Crocs (CROX - Free Report) currently has an Earnings ESP of +0.30% and a Zacks Rank #3. The company is likely to register bottom-line improvement when it reports second-quarter 2022 numbers. The Zacks Consensus Estimate for quarterly earnings per share of $2.73 suggests an improvement of 22.4% from the year-ago quarter.

Crocs' top line is expected to rise year over year. The Zacks Consensus Estimate for quarterly revenues is pegged at $950.9 million, which indicates an improvement of 48.4% from the figure reported in the prior-year quarter. CROX has a trailing four-quarter earnings surprise of 26.5%, on average.
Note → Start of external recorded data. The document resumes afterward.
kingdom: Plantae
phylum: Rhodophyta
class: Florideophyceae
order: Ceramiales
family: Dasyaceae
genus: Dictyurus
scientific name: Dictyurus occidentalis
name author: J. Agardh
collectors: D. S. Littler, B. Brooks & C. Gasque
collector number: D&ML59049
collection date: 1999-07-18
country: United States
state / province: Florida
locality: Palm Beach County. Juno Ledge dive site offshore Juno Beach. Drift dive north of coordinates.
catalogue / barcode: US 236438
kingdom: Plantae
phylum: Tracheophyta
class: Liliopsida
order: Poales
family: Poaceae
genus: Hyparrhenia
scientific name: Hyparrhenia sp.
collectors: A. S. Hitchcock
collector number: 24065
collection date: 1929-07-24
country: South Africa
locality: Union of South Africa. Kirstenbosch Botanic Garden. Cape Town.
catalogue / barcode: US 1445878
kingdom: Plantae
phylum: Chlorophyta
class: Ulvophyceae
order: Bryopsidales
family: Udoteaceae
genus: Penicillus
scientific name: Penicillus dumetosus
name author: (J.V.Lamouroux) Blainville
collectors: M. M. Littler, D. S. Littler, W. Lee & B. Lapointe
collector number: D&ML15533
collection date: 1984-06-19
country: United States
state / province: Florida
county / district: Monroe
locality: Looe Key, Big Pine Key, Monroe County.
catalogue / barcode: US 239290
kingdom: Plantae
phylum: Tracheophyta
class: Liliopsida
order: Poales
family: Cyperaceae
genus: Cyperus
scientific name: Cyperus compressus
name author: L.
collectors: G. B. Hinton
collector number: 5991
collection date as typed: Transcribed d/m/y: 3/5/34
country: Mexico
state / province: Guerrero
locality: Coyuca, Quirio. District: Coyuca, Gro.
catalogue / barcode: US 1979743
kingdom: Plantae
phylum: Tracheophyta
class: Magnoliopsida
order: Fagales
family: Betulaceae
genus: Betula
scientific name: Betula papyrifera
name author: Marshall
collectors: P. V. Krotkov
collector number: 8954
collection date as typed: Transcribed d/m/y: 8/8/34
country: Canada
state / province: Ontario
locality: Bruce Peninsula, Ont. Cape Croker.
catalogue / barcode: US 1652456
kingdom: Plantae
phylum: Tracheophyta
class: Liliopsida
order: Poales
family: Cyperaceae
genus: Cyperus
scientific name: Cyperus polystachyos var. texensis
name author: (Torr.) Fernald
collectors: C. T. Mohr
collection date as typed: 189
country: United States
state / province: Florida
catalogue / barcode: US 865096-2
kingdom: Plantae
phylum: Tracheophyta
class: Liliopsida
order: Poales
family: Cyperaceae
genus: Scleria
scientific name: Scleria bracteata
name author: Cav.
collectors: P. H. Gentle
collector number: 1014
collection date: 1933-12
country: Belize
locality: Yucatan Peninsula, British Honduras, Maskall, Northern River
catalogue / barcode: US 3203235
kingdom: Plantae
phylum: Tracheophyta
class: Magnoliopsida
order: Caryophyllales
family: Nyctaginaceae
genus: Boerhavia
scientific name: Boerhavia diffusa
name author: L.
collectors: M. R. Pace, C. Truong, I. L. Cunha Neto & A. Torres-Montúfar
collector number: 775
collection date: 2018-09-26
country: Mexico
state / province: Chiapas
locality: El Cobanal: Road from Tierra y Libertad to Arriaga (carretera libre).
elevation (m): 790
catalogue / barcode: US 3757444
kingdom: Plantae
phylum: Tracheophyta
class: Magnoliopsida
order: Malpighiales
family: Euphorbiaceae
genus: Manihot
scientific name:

The Children's Place (PLCE - Free Report) currently has an Earnings ESP of +1.03% and a Zacks Rank #3. The company is likely to register a decline in the bottom line when it reports second-quarter fiscal 2022 numbers. The Zacks Consensus Estimate for quarterly earnings per share of 97 cents suggests a decline from $1.71 reported in the year-ago quarter.

The Children's Place’s top line is expected to decline year over year. The Zacks Consensus Estimate for quarterly revenues is pegged at $395.6 million, which indicates a decline of 4.4% from the figure reported in the prior-year quarter. PLCE has a trailing four-quarter earnings surprise of 58%, on average.